Tula Chelanga, 80, said that the government should have considered extending the eviction deadline to allow them get alternative settlement given that the local community traditionally rarely sell land.

“One month is not enough for one to get land, construct a house and build a house before moving the property,” lamented octogenarian who says she was brought up and has lived in the forest her entire life.

Tula Chelanga, 80, is among those who were left out of the compensation and is currently homeless after her house was brought down by the raging fire ingited by KFS.

She notes that she missed the compensation money because her name was not captured by the government task force that was vetting the squatters despite submitting all her details.

“I have a permit that was issued to us by the colonial government as genuine forest dwellers yet I was not included in the list,” she says.

Ms Chelanga is part of a group of 300 people currently camping along the roads leading to the forest after their houses were torched four days ago by the KFS officers when the eviction began.

Last week the government embarked on an eviction exercise to eject thousands of squatters that were still living in the forest since they were first evicted in 2009. The forest has over 20,000 squatters.

Last year, President Uhuru Kenyatta spearheaded a resettlement exercise that saw 2,874 people identified as genuine squatters that were living in the forest but thousands others claimed they were excluded from the list. And as the eviction Embobut forest entered its fifth day, the squatters continue to brace the severity of the exercise aimed at restoring the water catchment area that has been massively depleted by human activities. The squatters have been forced to live under deplorable conditions without food in makeshift camps as their houses were been torched in the operation meant at ejecting them from the forest with fears of diseases spreading looms.

Alice Suter, an evictee, says that children, women and the elderly are bearing the brunt of the eviction since they are left in the camps without food and water.

“We fear contracting contagious diseases because the camp keeps on crowding as more people keep trickling in and sanitation is poor,” she says.

Ms Chelanga is part of a group of 300 people currently camping along the roads leading to the forest after their houses were torched four days ago by the KFS officers when the eviction began.

Mzee Anthony Chemengich, 73, said that if the condition prevails the little resources they managed to bring along with them would be exhausted would be forced to depend on aid. “We have maize and other crops still on the farms but KFS have threatened us that if they find us inside the forest, then we would be arrested,” he said.

His 31 year old son, Benjamin Kemboi, said their children no longer go to school since the day the house were torched and have been housed by the relatives.

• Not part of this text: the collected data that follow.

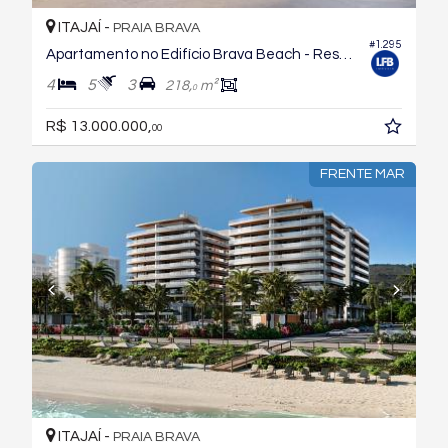
ITAJAÍ -
PRAIA BRAVA
#1.295
Apartamento no Edifício Brava Beach - Reserva Recife
4
5
3
218,
m²
0
R$ 13.000.000,
00
FRENTE MAR
ITAJAÍ -
PRAIA BRAVA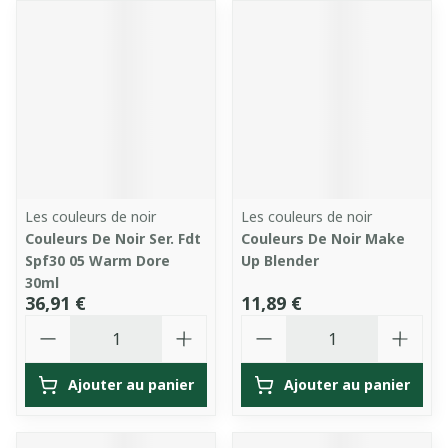
Les couleurs de noir
Les couleurs de noir
Couleurs De Noir Ser. Fdt
Couleurs De Noir Make
Spf30 05 Warm Dore
Up Blender
30ml
36,91 €
11,89 €
Quantité
Quantité
Ajouter au panier
Ajouter au panier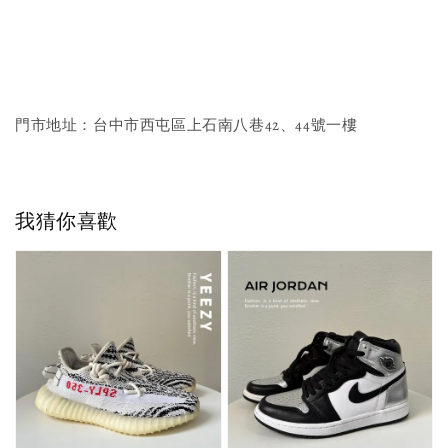
門市地址：台中市西屯區上石南八巷42、44號一樓
我猜你喜歡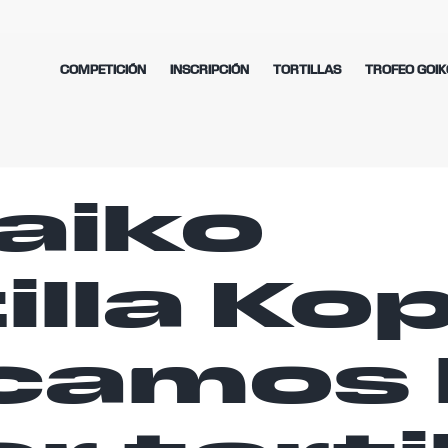
COMPETICIÓN
INSCRIPCIÓN
TORTILLAS
TROFEO GOIK
aiko
illa Kop
camos 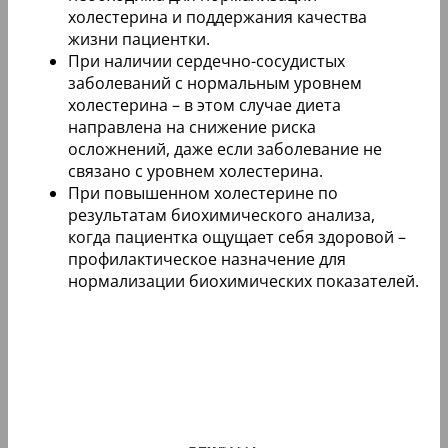
холестерина и поддержания качества
жизни пациентки.
При наличии сердечно-сосудистых
заболеваний с нормальным уровнем
холестерина – в этом случае диета
направлена на снижение риска
осложнений, даже если заболевание не
связано с уровнем холестерина.
При повышенном холестерине по
результатам биохимического анализа,
когда пациентка ощущает себя здоровой –
профилактическое назначение для
нормализации биохимических показателей.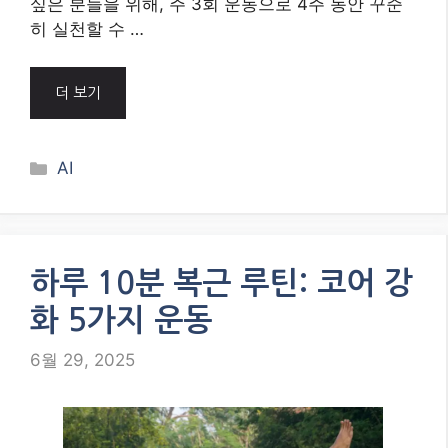
싶은 분들을 위해, 주 3회 운동으로 4주 동안 꾸준
히 실천할 수 …
더 보기
Categories
AI
하루 10분 복근 루틴: 코어 강
화 5가지 운동
6월 29, 2025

“Since the forest should protected, we need money to enable us buy settlement land elsewhere just the rest of us that have been compensated,” he said. However local county commissioner Arthur Osiya said the evictions is being carried in a humane manner without subjecting the squatters into more suffering.

Edwin Kiplagat said that they have been forced to move out of the forest since they have been compensated or risk being arrested if they are found still there.

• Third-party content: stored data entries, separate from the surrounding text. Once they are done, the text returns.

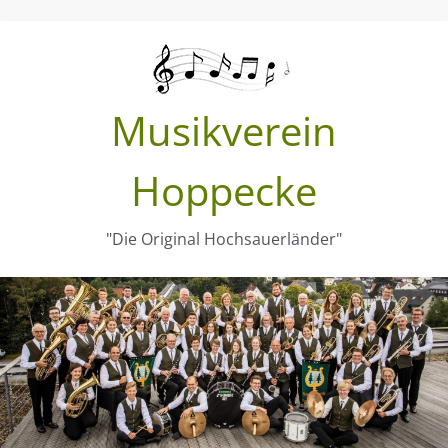
Zum
Inhalt
springen
Musikverein
Hoppecke
"Die Original Hochsauerländer"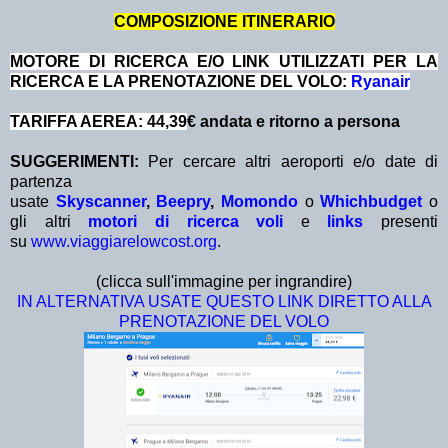
COMPOSIZIONE ITINERARIO
MOTORE DI RICERCA E/O LINK UTILIZZATI PER LA
RICERCA E LA PRENOTAZIONE DEL VOLO:
Ryanair
TARIFFA AEREA: 44,39
€ andata e ritorno a persona
SUGGERIMENTI:
Per cercare altri aeroporti e/o date di
partenza
usate
Skyscanner
,
Beepry
,
Momondo
o
Whichbudget
o
gli altri
motori di ricerca voli
e
links
presenti
su
www.viaggiarelowcost.org
.
(clicca sull'immagine per ingrandire)
IN ALTERNATIVA USATE QUESTO LINK DIRETTO ALLA
PRENOTAZIONE DEL VOLO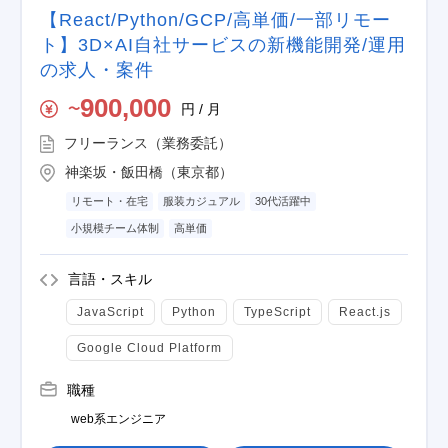
【React/Python/GCP/高単価/一部リモー
ト】3D×AI自社サービスの新機能開発/運用
の求人・案件
900,000
円 / 月
〜
フリーランス（業務委託）
神楽坂・飯田橋（東京都）
リモート・在宅
服装カジュアル
30代活躍中
小規模チーム体制
高単価
言語・スキル
JavaScript
Python
TypeScript
React.js
Google Cloud Platform
職種
web系エンジニア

“We understand the government compensated us but majority of the forest dwellers were left out and we don’t know where to go to,” he said.

Kiplagat said that they their families live in the makeshifts camps while they live under trees without food and water.

“We brace the night chill under trees because the camps cannot accommodate,” he said.

Another squatter, Michael Kosgei, said the camps are already congested which has constrained utilities.

“There are proper waste disposal because there are no toilets which has worsened the situation,” he said. Kosgei called upon humanitarian agencies to come forward and assist them with basic needs in a bid to contain the spread of diseases.

Solomon Chesire said that the situation might get worse if the rains start soon since the structures they use as shelters were very deplorable.

“We just entwined twigs to make shelters and used hides and leaves to cover them but would not sustain rains,” he noted.